Stored items

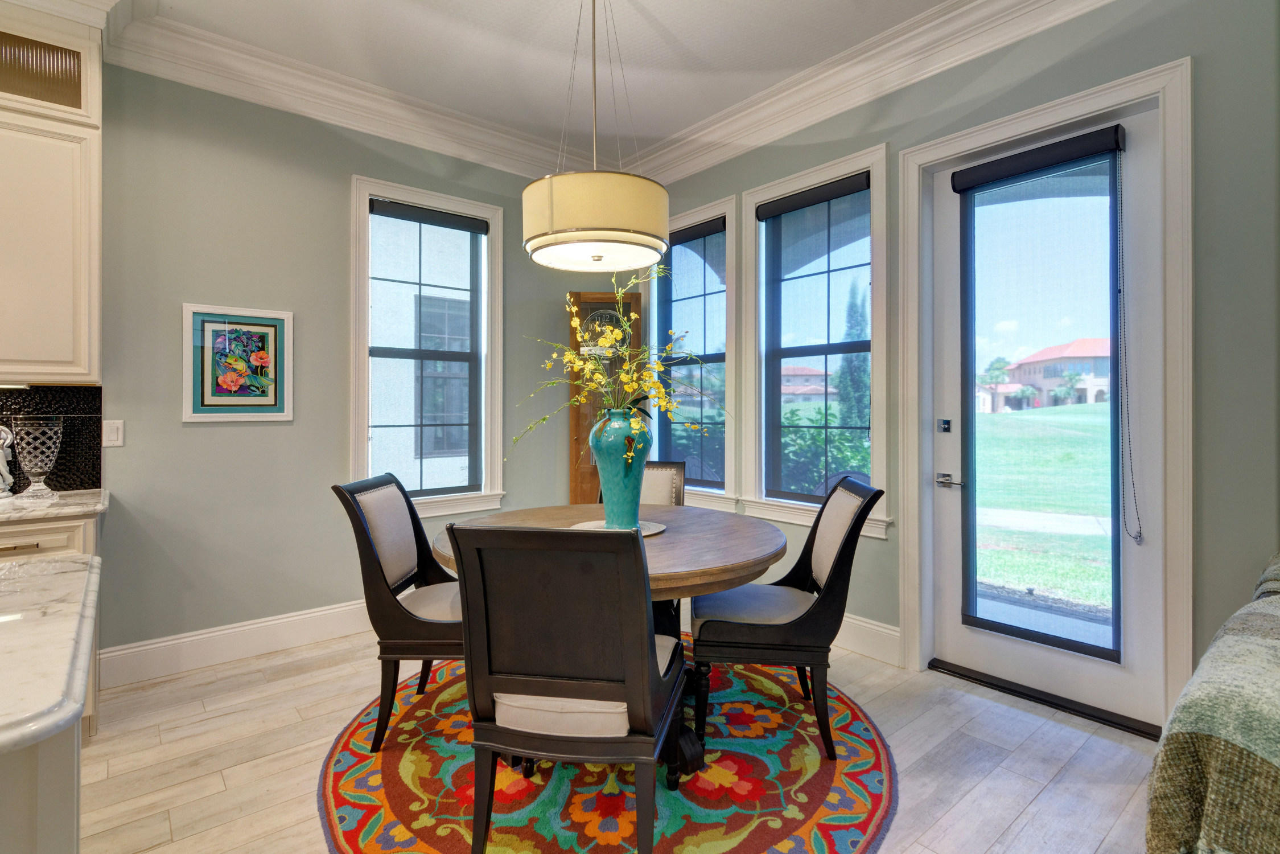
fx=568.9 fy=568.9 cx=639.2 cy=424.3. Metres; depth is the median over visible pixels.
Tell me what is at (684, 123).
ceiling
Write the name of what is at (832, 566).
dining chair
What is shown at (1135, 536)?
blind chain
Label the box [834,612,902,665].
baseboard
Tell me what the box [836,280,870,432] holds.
cypress tree
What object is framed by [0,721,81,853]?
kitchen island
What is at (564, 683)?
dining chair
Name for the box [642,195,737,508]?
window
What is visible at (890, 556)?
right wall
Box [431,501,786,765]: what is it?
dining table
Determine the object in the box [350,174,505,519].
window
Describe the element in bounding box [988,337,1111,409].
house
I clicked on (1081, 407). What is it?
lawn
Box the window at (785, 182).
[742,142,890,536]
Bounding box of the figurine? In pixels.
[0,423,15,496]
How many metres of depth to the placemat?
2.36 m
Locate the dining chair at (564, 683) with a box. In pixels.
[443,519,686,853]
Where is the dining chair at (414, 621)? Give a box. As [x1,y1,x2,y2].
[330,472,463,751]
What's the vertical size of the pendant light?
1.215 m
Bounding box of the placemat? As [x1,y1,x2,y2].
[569,518,667,536]
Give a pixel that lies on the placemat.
(650, 531)
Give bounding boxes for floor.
[68,620,1158,853]
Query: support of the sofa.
on the floor
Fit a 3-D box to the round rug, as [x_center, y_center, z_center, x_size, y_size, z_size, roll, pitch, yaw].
[-0.119,1.207,2.308,2.089,0.010,2.116,0,0,-40]
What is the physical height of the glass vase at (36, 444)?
0.334 m
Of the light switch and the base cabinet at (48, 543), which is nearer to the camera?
the base cabinet at (48, 543)
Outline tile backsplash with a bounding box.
[0,385,102,492]
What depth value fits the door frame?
2.28 m
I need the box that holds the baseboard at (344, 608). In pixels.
[96,596,372,687]
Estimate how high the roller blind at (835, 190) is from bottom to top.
0.081 m
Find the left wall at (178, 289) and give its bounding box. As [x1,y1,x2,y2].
[86,58,607,676]
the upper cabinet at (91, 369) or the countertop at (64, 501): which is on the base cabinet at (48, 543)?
the countertop at (64, 501)
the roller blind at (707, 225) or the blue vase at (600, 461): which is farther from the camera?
the roller blind at (707, 225)
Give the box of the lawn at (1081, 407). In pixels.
[970,401,1117,619]
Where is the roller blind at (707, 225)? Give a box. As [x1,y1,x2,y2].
[668,216,726,245]
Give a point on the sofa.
(1206, 745)
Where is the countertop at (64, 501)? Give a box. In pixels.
[0,488,110,522]
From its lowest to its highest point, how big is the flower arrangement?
0.909 m
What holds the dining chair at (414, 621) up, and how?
on the round rug
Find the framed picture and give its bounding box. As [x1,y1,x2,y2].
[181,303,292,422]
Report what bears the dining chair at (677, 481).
on the round rug
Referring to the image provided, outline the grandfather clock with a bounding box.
[568,291,643,503]
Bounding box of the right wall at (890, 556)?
[624,0,1279,734]
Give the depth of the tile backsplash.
2.56 m
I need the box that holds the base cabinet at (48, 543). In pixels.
[0,507,101,738]
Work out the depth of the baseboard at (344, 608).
2.91 m
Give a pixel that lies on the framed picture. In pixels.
(259, 327)
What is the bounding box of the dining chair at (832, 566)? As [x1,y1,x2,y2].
[689,472,878,763]
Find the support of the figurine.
on the countertop at (64, 501)
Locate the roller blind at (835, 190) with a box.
[752,171,869,221]
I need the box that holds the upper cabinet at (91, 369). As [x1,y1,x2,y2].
[0,1,104,384]
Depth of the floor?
2.05 m
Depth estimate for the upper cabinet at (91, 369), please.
2.28 m
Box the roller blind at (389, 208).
[371,197,491,234]
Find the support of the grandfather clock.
on the floor
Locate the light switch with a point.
(111, 429)
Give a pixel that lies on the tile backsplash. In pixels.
(41, 402)
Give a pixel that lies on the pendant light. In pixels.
(552, 200)
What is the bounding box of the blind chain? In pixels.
[1114,149,1143,542]
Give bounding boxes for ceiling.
[115,0,968,167]
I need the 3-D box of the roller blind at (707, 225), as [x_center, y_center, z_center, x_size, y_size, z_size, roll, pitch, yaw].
[0.335,-1.319,3.951,0.052,0.079,0.691,0,0,-40]
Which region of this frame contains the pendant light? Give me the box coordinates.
[523,0,668,273]
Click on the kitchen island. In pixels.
(69, 777)
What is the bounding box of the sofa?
[1147,552,1279,853]
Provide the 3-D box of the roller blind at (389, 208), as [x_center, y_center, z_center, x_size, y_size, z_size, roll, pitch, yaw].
[-1.300,-1.307,3.585,0.728,0.084,0.053,0,0,-40]
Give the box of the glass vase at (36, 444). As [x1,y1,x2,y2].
[7,416,64,500]
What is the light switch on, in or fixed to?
attached to the left wall at (178, 289)
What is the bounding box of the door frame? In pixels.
[897,58,1190,728]
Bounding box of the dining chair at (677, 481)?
[594,461,687,505]
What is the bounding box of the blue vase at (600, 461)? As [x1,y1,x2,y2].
[589,408,650,526]
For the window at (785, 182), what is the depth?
3.31 m
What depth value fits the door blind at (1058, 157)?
2.44 m
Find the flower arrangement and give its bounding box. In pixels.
[512,264,722,459]
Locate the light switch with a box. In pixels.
[102,418,124,447]
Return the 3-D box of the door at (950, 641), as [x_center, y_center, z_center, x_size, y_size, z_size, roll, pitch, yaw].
[1.753,-0.023,2.535,0.113,2.439,0.891,0,0,-40]
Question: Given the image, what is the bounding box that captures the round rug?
[317,640,894,853]
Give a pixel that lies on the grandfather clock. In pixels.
(582, 431)
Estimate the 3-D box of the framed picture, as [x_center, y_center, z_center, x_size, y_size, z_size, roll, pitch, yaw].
[-2.077,-0.312,2.955,0.462,0.587,0.027,0,0,-40]
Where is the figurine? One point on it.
(3, 461)
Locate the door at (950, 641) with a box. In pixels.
[927,112,1163,730]
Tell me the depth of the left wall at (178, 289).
3.00 m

▸ **Task brief**:
Return each line of the data, keeping its wording exact and omitting pictures.

▸ **Response for this exercise**:
fx=568.9 fy=568.9 cx=639.2 cy=424.3. Metres; depth is the median over visible pixels.
Tell me what is at (684, 123).
ceiling
Write the name of what is at (832, 566).
dining chair
What is shown at (1135, 536)?
blind chain
Label the box [834,612,902,665].
baseboard
Tell me what the box [836,280,870,432] holds.
cypress tree
What object is framed by [0,721,81,853]?
kitchen island
What is at (564, 683)?
dining chair
Name for the box [642,195,737,508]?
window
What is visible at (890, 556)?
right wall
Box [431,501,786,765]: what is it?
dining table
Determine the object in the box [350,174,505,519].
window
Describe the element in bounding box [988,337,1111,409].
house
I clicked on (1081, 407). What is it?
lawn
Box the window at (785, 182).
[742,142,890,536]
Bounding box of the figurine? In pixels.
[0,423,15,496]
How many metres of depth to the placemat?
2.36 m
Locate the dining chair at (564, 683) with a box. In pixels.
[443,519,686,853]
Where is the dining chair at (414, 621)? Give a box. As [x1,y1,x2,y2].
[330,472,463,751]
What's the vertical size of the pendant light?
1.215 m
Bounding box of the placemat? As [x1,y1,x2,y2].
[569,518,667,536]
Give a pixel that lies on the placemat.
(650, 531)
Give bounding boxes for floor.
[68,620,1158,853]
Query: support of the sofa.
on the floor
Fit a 3-D box to the round rug, as [x_center, y_center, z_center, x_size, y_size, z_size, roll, pitch, yaw].
[-0.119,1.207,2.308,2.089,0.010,2.116,0,0,-40]
What is the physical height of the glass vase at (36, 444)?
0.334 m
Of the light switch and the base cabinet at (48, 543), which is nearer to the camera?
the base cabinet at (48, 543)
Outline tile backsplash with a bounding box.
[0,385,102,492]
What depth value fits the door frame?
2.28 m
I need the box that holds the baseboard at (344, 608). In pixels.
[96,596,372,687]
Estimate how high the roller blind at (835, 190) is from bottom to top.
0.081 m
Find the left wall at (178, 289) and give its bounding box. As [x1,y1,x2,y2].
[86,58,607,676]
the upper cabinet at (91, 369) or the countertop at (64, 501): which is on the base cabinet at (48, 543)?
the countertop at (64, 501)
the roller blind at (707, 225) or the blue vase at (600, 461): which is farther from the camera?
the roller blind at (707, 225)
Give the box of the lawn at (1081, 407). In pixels.
[970,401,1117,619]
Where is the roller blind at (707, 225)? Give a box. As [x1,y1,x2,y2].
[668,216,726,245]
Give a point on the sofa.
(1206, 745)
Where is the countertop at (64, 501)? Give a box. In pixels.
[0,488,110,522]
From its lowest to its highest point, how big is the flower arrangement?
0.909 m
What holds the dining chair at (414, 621) up, and how?
on the round rug
Find the framed picture and give its bounding box. As [x1,y1,x2,y2].
[181,303,292,422]
Report what bears the dining chair at (677, 481).
on the round rug
Referring to the image provided, outline the grandfather clock with a bounding box.
[568,291,643,503]
Bounding box of the right wall at (890, 556)?
[624,0,1279,734]
Give the depth of the tile backsplash.
2.56 m
I need the box that holds the base cabinet at (48, 543). In pixels.
[0,507,101,738]
Work out the depth of the baseboard at (344, 608).
2.91 m
Give a pixel that lies on the framed picture. In pixels.
(259, 327)
What is the bounding box of the dining chair at (832, 566)? As [x1,y1,x2,y2].
[689,472,878,763]
Find the support of the figurine.
on the countertop at (64, 501)
Locate the roller blind at (835, 190) with a box.
[752,171,869,221]
I need the box that holds the upper cabinet at (91, 369). As [x1,y1,x2,y2].
[0,1,104,384]
Depth of the floor?
2.05 m
Depth estimate for the upper cabinet at (91, 369), please.
2.28 m
Box the roller blind at (389, 208).
[371,197,491,234]
Find the support of the grandfather clock.
on the floor
Locate the light switch with a point.
(111, 429)
Give a pixel that lies on the tile backsplash. In pixels.
(41, 402)
Give a pixel that lies on the pendant light. In pixels.
(552, 200)
What is the bounding box of the blind chain? In pixels.
[1114,149,1143,542]
Give bounding boxes for ceiling.
[115,0,968,167]
I need the 3-D box of the roller blind at (707, 225), as [x_center, y_center, z_center, x_size, y_size, z_size, roll, pitch, yaw].
[0.335,-1.319,3.951,0.052,0.079,0.691,0,0,-40]
Which region of this frame contains the pendant light? Give me the box coordinates.
[523,0,668,273]
Click on the kitchen island. In pixels.
(69, 777)
What is the bounding box of the sofa?
[1147,552,1279,853]
Provide the 3-D box of the roller blind at (389, 208), as [x_center, y_center, z_center, x_size, y_size, z_size, roll, pitch, yaw].
[-1.300,-1.307,3.585,0.728,0.084,0.053,0,0,-40]
Give the box of the glass vase at (36, 444). As [x1,y1,x2,y2].
[7,416,64,500]
What is the light switch on, in or fixed to?
attached to the left wall at (178, 289)
What is the bounding box of the door frame? In pixels.
[897,58,1190,728]
Bounding box of the dining chair at (677, 481)?
[594,461,687,505]
What is the bounding box of the blue vase at (600, 461)? As [x1,y1,x2,y2].
[589,408,650,526]
For the window at (785, 182), what is the depth?
3.31 m
What depth value fits the door blind at (1058, 157)?
2.44 m
Find the flower arrangement and give its bounding box. In pixels.
[512,264,722,459]
Locate the light switch with a box. In pixels.
[102,418,124,447]
Return the 3-D box of the door at (950, 641), as [x_center, y_center, z_center, x_size, y_size, z_size, roll, pitch, yaw].
[1.753,-0.023,2.535,0.113,2.439,0.891,0,0,-40]
Question: Given the image, what is the bounding box that captures the round rug?
[317,640,894,853]
Give a pixel that lies on the grandfather clock. In pixels.
(582, 431)
Estimate the 3-D box of the framed picture, as [x_center, y_center, z_center, x_size, y_size, z_size, roll, pitch, yaw].
[-2.077,-0.312,2.955,0.462,0.587,0.027,0,0,-40]
Where is the figurine? One point on it.
(3, 461)
Locate the door at (950, 641) with a box. In pixels.
[927,112,1163,730]
Tell me the depth of the left wall at (178, 289).
3.00 m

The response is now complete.